Two ancient Egyptians lie very peacefully in their grave, but not in the dry hot sand of their homeland, but in the shallow mud of the crozier bed in the crook of the River Anker, just beneath the windows of Bolehall Manor.  The Manor was the home of William MacGregor.  After becoming ill William MacGregor went to Egypt following a long illness to convalesce in a warm and dry climate.  When he arrived the first tombs of the Pharoah’s were being opened up and MacGregor took part in early explorations there.  He returned to Egypt year after year to avoid the rigours of the British climate.  Whilst wintering in Egypt he collected many artefacts and became an expert Egyptologist.   He brought many of these trasures back to his Bolehall home and set up a special museum to house his collection.  But after a few short years of display at the Manor, the mummies in his collection began to deteriorate.   Hastily he made arrangements for the re-burial of the deteriorating relics and the mummies were interred secretly at the foot of the bank below Bolehall Manor.  A third mummy lies at rest in George Street.  One day William MacGregor was walking through the town, when he noticed workmen preparing the foundations for the new purpose built cinema, The Palace, which was to replace the earlier Palace Theatre.  Mr. Macgregor asked the workmen when the foundations would be filled and when told it would be later that day, he asked if he could deposit something special there.  William MacGregor returned a few hours later with one of his mummies, which was laid to rest in the foundations of the cinema in George Street.  The site is now the home of MacDonald’s restaurant.

 

MacGregor Preserving Tamworth’s Heritage

 

For the trustees of the Tamworth Heritage Trust, it is nice to know that the Rev, William MacGregor was as concerned about preserving Tamworth’s heritage for future generations as we are today.  Printed below is a letter dated 27th November 1913 from W.M. Morton, Hon. Curator of Tamworth Castle to the then Mayor of Tamworth Council.  We think it is a nice story.

 

Dear Mr. Mayor,

 

There was a sale by auction last week of Carlyon Britton collection coins.  The collection included a number of coins which were minted at the Tamworth Mint between 955 and 1100 AD.  The Rev.

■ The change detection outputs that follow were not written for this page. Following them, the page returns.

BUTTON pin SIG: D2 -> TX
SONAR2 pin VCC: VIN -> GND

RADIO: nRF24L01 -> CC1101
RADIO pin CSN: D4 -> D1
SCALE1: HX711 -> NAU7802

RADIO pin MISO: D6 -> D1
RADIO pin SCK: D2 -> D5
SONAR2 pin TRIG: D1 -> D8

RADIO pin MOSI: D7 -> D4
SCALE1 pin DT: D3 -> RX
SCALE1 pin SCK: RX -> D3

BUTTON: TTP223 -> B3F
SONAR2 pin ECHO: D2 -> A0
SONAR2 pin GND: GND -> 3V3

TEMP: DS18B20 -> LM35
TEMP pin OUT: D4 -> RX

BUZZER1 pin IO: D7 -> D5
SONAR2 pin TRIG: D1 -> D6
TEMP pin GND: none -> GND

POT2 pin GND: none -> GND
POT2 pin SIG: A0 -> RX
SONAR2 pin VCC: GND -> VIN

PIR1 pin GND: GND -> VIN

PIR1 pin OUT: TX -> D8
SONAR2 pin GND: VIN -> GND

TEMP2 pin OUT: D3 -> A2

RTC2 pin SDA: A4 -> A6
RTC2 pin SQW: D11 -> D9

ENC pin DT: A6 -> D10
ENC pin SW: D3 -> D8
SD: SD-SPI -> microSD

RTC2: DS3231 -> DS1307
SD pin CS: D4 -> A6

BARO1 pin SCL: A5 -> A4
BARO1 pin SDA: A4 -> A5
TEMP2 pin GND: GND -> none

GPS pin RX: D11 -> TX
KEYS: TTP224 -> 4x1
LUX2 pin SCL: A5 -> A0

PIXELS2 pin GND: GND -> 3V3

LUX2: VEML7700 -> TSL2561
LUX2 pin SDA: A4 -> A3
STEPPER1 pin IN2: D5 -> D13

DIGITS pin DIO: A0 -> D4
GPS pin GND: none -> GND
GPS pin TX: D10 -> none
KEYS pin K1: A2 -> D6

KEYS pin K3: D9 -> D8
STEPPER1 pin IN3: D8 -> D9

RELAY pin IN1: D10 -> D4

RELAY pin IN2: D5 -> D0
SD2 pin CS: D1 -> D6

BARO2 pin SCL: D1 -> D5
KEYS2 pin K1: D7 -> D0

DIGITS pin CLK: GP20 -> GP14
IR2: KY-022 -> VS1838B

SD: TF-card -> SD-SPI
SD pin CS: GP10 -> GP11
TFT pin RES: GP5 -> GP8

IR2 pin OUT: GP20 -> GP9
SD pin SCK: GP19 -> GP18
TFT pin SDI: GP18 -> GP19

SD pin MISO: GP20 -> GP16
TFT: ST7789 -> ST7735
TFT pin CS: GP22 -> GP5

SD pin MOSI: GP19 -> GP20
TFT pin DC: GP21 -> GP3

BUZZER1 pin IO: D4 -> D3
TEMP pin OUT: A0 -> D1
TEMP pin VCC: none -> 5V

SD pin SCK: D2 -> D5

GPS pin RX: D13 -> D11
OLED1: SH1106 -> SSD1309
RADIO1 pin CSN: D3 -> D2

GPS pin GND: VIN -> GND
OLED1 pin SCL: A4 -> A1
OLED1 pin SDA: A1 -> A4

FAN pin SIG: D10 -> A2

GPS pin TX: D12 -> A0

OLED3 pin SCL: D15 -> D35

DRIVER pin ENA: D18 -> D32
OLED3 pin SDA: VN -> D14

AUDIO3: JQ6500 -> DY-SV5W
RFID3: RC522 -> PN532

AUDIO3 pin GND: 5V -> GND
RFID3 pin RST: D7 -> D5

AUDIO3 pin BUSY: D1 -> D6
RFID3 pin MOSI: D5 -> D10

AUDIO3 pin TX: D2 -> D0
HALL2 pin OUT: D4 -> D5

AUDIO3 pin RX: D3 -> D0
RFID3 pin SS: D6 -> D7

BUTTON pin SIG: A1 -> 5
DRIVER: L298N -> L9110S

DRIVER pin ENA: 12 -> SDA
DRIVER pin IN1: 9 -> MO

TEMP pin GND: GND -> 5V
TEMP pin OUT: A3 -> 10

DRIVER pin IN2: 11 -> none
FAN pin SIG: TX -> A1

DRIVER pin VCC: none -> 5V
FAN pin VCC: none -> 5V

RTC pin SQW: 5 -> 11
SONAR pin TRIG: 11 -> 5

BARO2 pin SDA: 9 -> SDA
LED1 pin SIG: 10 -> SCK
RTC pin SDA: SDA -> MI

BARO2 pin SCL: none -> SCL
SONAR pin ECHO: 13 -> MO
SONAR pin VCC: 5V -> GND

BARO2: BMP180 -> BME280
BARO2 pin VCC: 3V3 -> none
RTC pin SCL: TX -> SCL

MacGregor, who spoke to me on the matter thought that the opportunity to obtain the coins for the Castle Museum ought not to be missed.  I cordially agreed with him, but as time was short and did not allow the matter to be brought before the Town Council, Mr. MacGregor very kindly undertook the purchase of the coins and was successful in obtaining them at a reasonable price, as coins of the Tamworth Mint are rare and much sought after.  I have pleasure in sending you the coins herewith for examination and hope that you will kindly bring the matter before your council.

 

I trust the Council will agree that the coins are historically invaluable to the town and should be deposited in the Castle Museum and a cheque should be drawn to repay Mr. MacGregor, who is entitled to our best thanks for the active steps he took to secure the coins for Tamworth.